How and why did you become a teacher?
“To choose the path of teaching took me some time, I must say. It started on my very first 1st of September, this is the day when the school year starts in Lithuania. I simply loved it. And I am not talking about the lessons and tests, but about all the kinds of people I got to interact with and about the learning process that was happening there, somehow in between lessons most of the time. Though I was in love with the school and Summer holidays always seemed too long of a break, I never thought I will become a teacher. It is now, when I reflect, I see lots of sense in my actions and choices that led me to choose this profession. In fact, I had no break in between my studies: kindergarten, high school, university, professional school and some cool jobs in between and that was all exciting, yet not enough. Then after reading old slogan of DNS: “The World Needs Teachers” it took me 2 months to pack my life and move to Denmark to start training in DNS, and this was a kick start of me growing as a teacher. There are too many things I want to learn and too many ideas I want to share: by being a teacher, I combine both.”

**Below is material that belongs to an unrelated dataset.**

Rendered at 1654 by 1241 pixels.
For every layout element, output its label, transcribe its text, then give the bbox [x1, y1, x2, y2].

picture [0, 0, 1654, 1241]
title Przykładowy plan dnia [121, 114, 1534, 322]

What is the difference between teaching in an ordinary class of 20 students and in DNS?
“There is and there isn’t. I see each lesson as quite different, as having its own public, its own goal. So yes, there is a difference, whether you teach to ordinary youth or to future-to-be teachers: methods may vary, and topics differ. And at the same time, teaching is about securing that learning happens, not matter in which classroom. When the focus is on that, the difference is non-existing.”

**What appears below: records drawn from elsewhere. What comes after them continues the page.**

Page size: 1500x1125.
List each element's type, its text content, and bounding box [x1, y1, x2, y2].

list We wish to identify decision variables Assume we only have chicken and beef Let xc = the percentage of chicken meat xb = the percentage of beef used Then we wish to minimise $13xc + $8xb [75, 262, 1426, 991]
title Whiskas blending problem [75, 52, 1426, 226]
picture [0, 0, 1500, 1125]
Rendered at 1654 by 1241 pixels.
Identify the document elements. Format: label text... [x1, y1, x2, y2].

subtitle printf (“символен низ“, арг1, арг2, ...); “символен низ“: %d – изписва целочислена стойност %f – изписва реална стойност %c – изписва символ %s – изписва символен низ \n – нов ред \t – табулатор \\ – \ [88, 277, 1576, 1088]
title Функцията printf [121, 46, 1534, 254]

Do you think there is a value in having a closer, more personal student-teacher relationship?
“Personally, I do value it. We all come from different backgrounds, having different personalities and our own experiences when we join here at DNS; somehow, though, we often come with the same idea of a teacher as an authoritarian figure. After knowing each other’s story, we meet where and who we are. It is no secret that this leads to better cooperation and partnership, rather than hierarchy.”
How do you implement your creativity into your teaching?

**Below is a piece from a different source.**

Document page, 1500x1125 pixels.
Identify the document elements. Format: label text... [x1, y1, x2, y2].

“I will tell you a secret: I do believe that creativity will save the world. And even if I am wrong and it will not, it will for sure, add up to the quality of our life. I guess it is clear how important it is for me to be able to use and develop my creative skills; it is even more important to teach creativity to future teachers. And I am doing it every day: lessons, workshops, dreaming about the programme, solving team and not only issues, running the school, developing the concepts of another kind of school and teacher… all of that is happening as a collective process, which by no means is leaving my creative part aside.”
What is the difference between travelling by bus to Western Africa as a student or as a teacher?
“The bus travel as we know it in DNS is a unique, life-changing experience for the student as well as for the teacher. The difference, the way I see it, is the responsibility level. Of course, we are all capable adults setting off on a journey like that. Anyhow, being the one who sets demands, creates challenges if needed, promotes our pedagogical principles/values and keeps the group together, is a bit of a different challenge.
Not to forget that when you are a teacher on a study trave, it is not your travel, as such. Your task is to secure a good and fulfilling travel for a bunch of enthusiastic people. Yet, bus travel is team travel, and by no means the teacher is any less challenged, less exposed or in the role of bystander.
In DNS, we often say that the students are in the driving seat of their learning, while leaving the teacher in the co-driving seat. Students know where they are going, how to drive the bus, etc. The teacher, in this case, has a map.”
What do you perceive to be your biggest accomplishment so far in your life?
“Uff, a tough question… well, I have a school! It is, in fact, living a dream! It makes me proud of who I am today, and even more proud of those I am with. Now that I think about it, to be surrounded by people who believe in you – that is quite an achievement too.”
There are too many things I want to learn and too many ideas I want to share: by being a teacher, I combine both.